Venus Express explores Earth's evil twin

Tuesday 19th June 2012

  Artist's impression of Venus Express

Our speaker was Prof Andrew Coates from Mullard Space Science Laboratory which is part of University College London, although it is actually situated in a converted mansion near Dorking, Surrey. This year marks his 30th anniversary of beginning his work in the field of plasma physics and he heads the Planetary Science Group at MSSL. Their main research is concerned with studying how the solar wind interacts with planets and comets throughout the solar system.

In the early hours of 9th November 2005 the ESA spacecraft Venus Express was carried into space aboard a Soyuz-Fregat rocket. One of the instruments on the spacecraft was ASPERA-4 which the team was involved with. This instrument was designed to analyse the solar wind and its interaction with the Venusian atmosphere.

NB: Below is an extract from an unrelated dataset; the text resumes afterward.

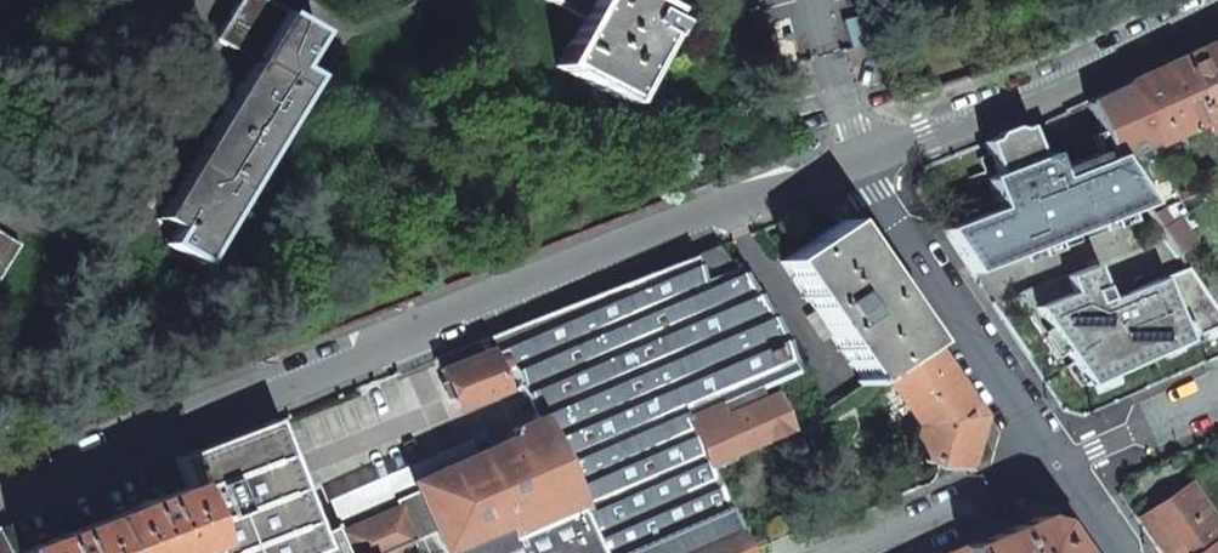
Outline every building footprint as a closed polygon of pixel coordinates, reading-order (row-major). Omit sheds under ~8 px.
[(294,21),(295,20),(260,0),(235,0),(212,39),(250,62),(158,218),(173,228),(164,244),(198,264),(309,77),(293,67),(314,33),(294,21)] [(556,66),(625,103),(666,23),(659,19),(663,10),(645,0),(545,0),(581,19),(556,66)] [(865,14),(842,21),(850,50),(873,43),(865,14)] [(1210,118),(1217,114),(1217,40),(1175,60),(1203,121),(1210,118)] [(1138,115),(1152,145),(1203,122),(1203,121),(1175,60),(1149,71),(1123,83),(1138,115)] [(1077,104),(1096,133),(1138,115),(1123,83),(1077,104)] [(940,231),(969,273),(1080,230),(1143,205),(1145,204),(1119,166),(1096,133),(1077,104),(1047,118),(1078,164),(1086,176),(1091,187),(1063,198),(1053,174),(1046,155),(1035,159),(994,175),(984,179),(996,210),(940,231)] [(1096,133),(1119,166),(1154,150),(1152,145),(1138,115),(1096,133)] [(1217,154),(1217,125),(1217,124),(1213,126),(1210,118),(1203,121),(1203,122),(1217,154)] [(982,143),(994,175),(1035,159),(1023,127),(982,143)] [(1063,198),(1091,187),(1086,176),(1078,164),(1053,174),(1063,198)] [(1080,230),(1103,287),(1138,273),(1179,257),(1163,234),(1149,214),(1143,205),(1080,230)] [(1194,246),(1176,219),(1159,228),(1163,234),(1179,257),(1194,246)] [(855,381),(858,386),(862,384),(877,373),(919,344),(878,283),(838,223),(779,262),(859,380),(855,381)] [(18,245),(0,235),(0,277),(18,245)] [(597,552),(684,552),(735,531),(705,472),(687,432),(683,422),(754,390),(781,379),(782,382),(789,379),(788,375),(795,373),(777,337),(779,336),(733,268),(701,281),(691,257),(478,341),(483,352),(486,351),(496,374),(511,368),(533,419),(536,418),(597,552)] [(1138,273),(1142,281),(1166,271),(1183,264),(1179,257),(1138,273)] [(1097,367),(1182,335),(1166,295),(1174,291),(1166,271),(1142,281),(1138,273),(1103,287),(1070,300),(1085,337),(1077,341),(1088,366),(1095,363),(1097,367)] [(1202,293),(1217,316),(1217,285),(1202,293)] [(916,426),(908,451),(913,454),(934,464),(963,468),(979,416),(955,381),(926,338),(923,341),(923,342),(919,344),(877,373),(881,379),(883,378),(916,426)] [(439,370),(457,409),(503,390),(496,374),(486,351),(483,352),(439,370)] [(683,422),(687,432),(758,400),(754,390),(683,422)] [(687,432),(705,472),(727,457),(736,450),(783,429),(768,395),(758,400),(687,432)] [(536,418),(533,419),(510,430),(506,440),(407,483),(411,491),(389,501),(392,509),(339,533),(335,524),(315,532),(272,420),(222,440),(173,459),(185,487),(207,544),(210,552),(372,552),(406,538),(414,552),(597,552),(536,418)] [(1158,552),(1191,552),(1211,541),(1217,536),(1217,532),(1185,484),(1134,518),(1158,552)] [(207,544),(185,487),(144,504),(142,500),(140,503),(130,509),(100,521),(70,533),(63,535),(53,535),(55,538),(17,552),(184,552),(207,544)] [(1050,522),(1032,517),(959,548),(961,552),(1071,552),(1050,522)] [(735,531),(684,552),(744,552),(735,531)] [(406,538),(372,552),(414,552),(406,538)] [(1191,552),(1217,552),(1211,541),(1191,552)]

Although Venus is sometimes called Earth's sister planet due to its similarity in size and composition it has taken a very different evolutionary path. It is totally covered in clouds of sulphuric acid and has a dense atmosphere of carbon dioxide. At its surface the pressure is 92 times that on Earth and the temperature is hot enough to melt lead. It is thought that it used to have oceans of water in the past but, lacking a carbon cycle to sequester the carbon from volcanic gases, the runaway greenhouse effect heated the atmosphere and the water boiled off. Having escaped into the atmosphere the water vapour would then be split into its respective hydrogen and oxygen atoms by energetic photons from the solar wind and the lighter hydrogen would be lost to space.

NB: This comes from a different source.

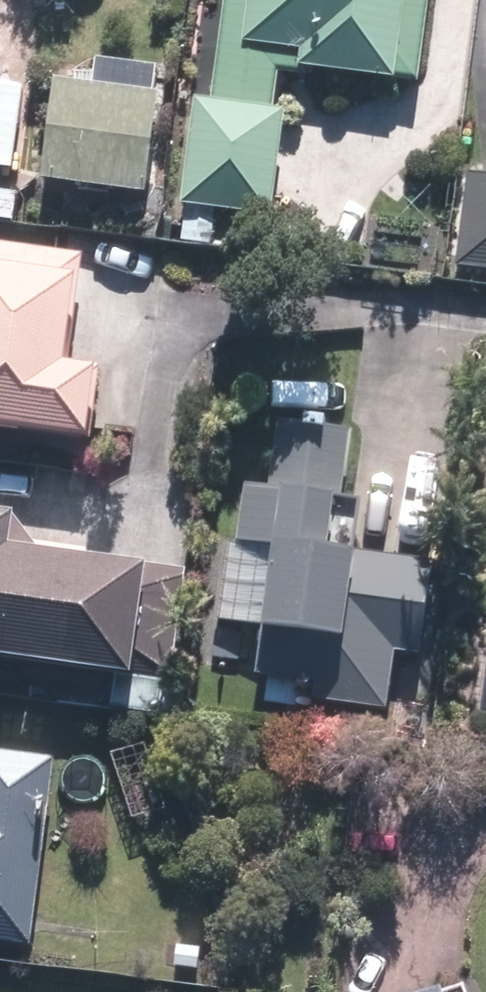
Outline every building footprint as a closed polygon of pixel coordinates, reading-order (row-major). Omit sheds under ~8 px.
[(208,106),(189,104),(175,209),(267,221),(287,73),(416,90),(428,0),(222,0),(208,106)] [(50,82),(36,187),(138,201),(156,69),(90,61),(87,87),(50,82)] [(10,171),(21,89),(0,86),(0,170),(10,171)] [(451,271),(485,276),(485,180),(464,177),(451,271)] [(87,441),(97,369),(64,365),(79,257),(0,247),(0,429),(87,441)] [(255,627),(246,696),(383,713),(390,658),(415,661),(427,563),(351,554),(357,505),(337,503),(346,430),(275,421),(266,493),(239,490),(232,545),(221,544),(211,622),(255,627)] [(167,687),(182,575),(10,552),(14,521),(0,519),(0,665),(167,687)] [(470,720),(485,722),(485,631),(481,631),(470,720)] [(31,950),(53,758),(0,752),(0,946),(31,950)]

Given the hostile conditions of the atmosphere and at the surface it is not surprising that it took many attempts by the USA and USSR before a spacecraft achieved a successful landing with Venera 13 returning the first colour photographs from the surface.

Since it first entered its near-polar orbit in April 2006, Venus Express has given scientists a fascinating insight into our neighbouring planet. It appears that mass loss from the upper atmosphere is accelerated when a section of the magnetic field surrounding the planet effectively breaks off. This was a great surprise to the scientists as they did not expect this effect as Venus has no magnetic field of its own just a small induced one due to the solar wind interacting with the planet's ionosphere. Another striking discovery was of the existence of a chaotic double vortex of clouds at the south pole with a centre of rotation slightly offset from that of the geographic pole. More recently an ozone layer has been seen and lightning has been confirmed although the average rate has still to be determined.

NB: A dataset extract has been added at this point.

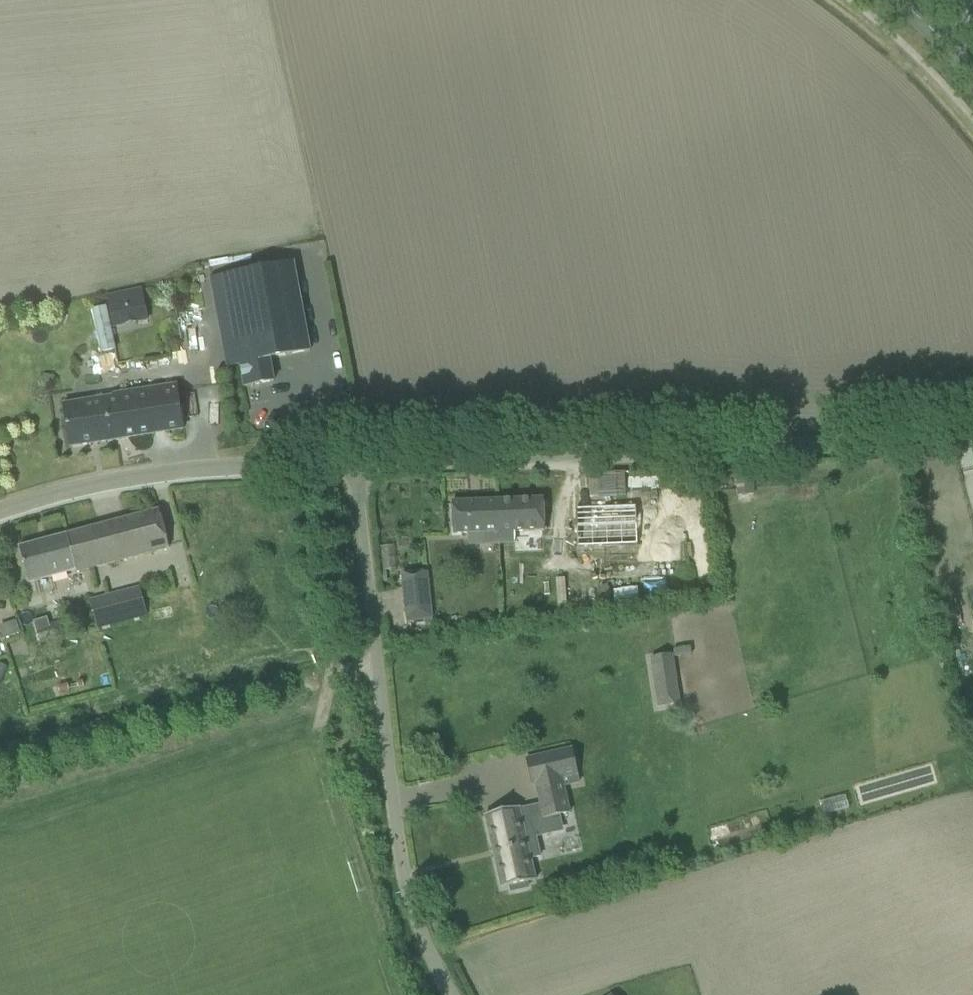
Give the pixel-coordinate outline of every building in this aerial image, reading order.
[(210,278),(227,366),(239,364),(240,368),(244,387),(273,382),(269,359),(310,352),(306,332),(293,263),(210,278)] [(107,293),(110,325),(149,321),(145,289),(107,293)] [(183,430),(180,410),(176,385),(112,395),(112,396),(62,404),(69,448),(183,430)] [(661,491),(661,474),(591,477),(591,494),(661,491)] [(754,497),(753,479),(736,480),(737,498),(754,497)] [(543,499),(497,501),(499,543),(514,542),(514,532),(544,531),(543,499)] [(484,543),(499,543),(497,501),(451,503),(453,534),(483,533),(484,543)] [(579,504),(579,551),(640,552),(640,504),(579,504)] [(19,548),(28,583),(75,571),(76,573),(169,548),(159,511),(19,548)] [(428,572),(402,575),(406,623),(432,620),(428,572)] [(96,629),(146,615),(139,589),(89,602),(96,629)] [(61,637),(58,626),(50,629),(47,618),(33,622),(40,644),(61,637)] [(671,656),(650,659),(653,683),(659,682),(663,706),(679,703),(671,656)] [(115,678),(118,693),(129,690),(125,676),(115,678)] [(532,823),(571,814),(565,788),(579,785),(571,749),(525,760),(531,788),(534,787),(538,804),(484,816),(501,889),(509,887),(511,892),(529,888),(527,882),(536,880),(531,860),(540,858),(532,823)]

There are still many unanswered questions that still need investigating. For example, why does Venus rotate so slowly and in the opposite direction to most planets so that a Venusian day is longer than its year, and what would account for the speed of the atmospheric winds being 60 times that of its surface? Perhaps Venus Express' extended mission until 2015 can help answer some of these puzzles.

 

This article was written for the club news column of the Stratford Herald. The actual lecture explained the subject at a deeper level.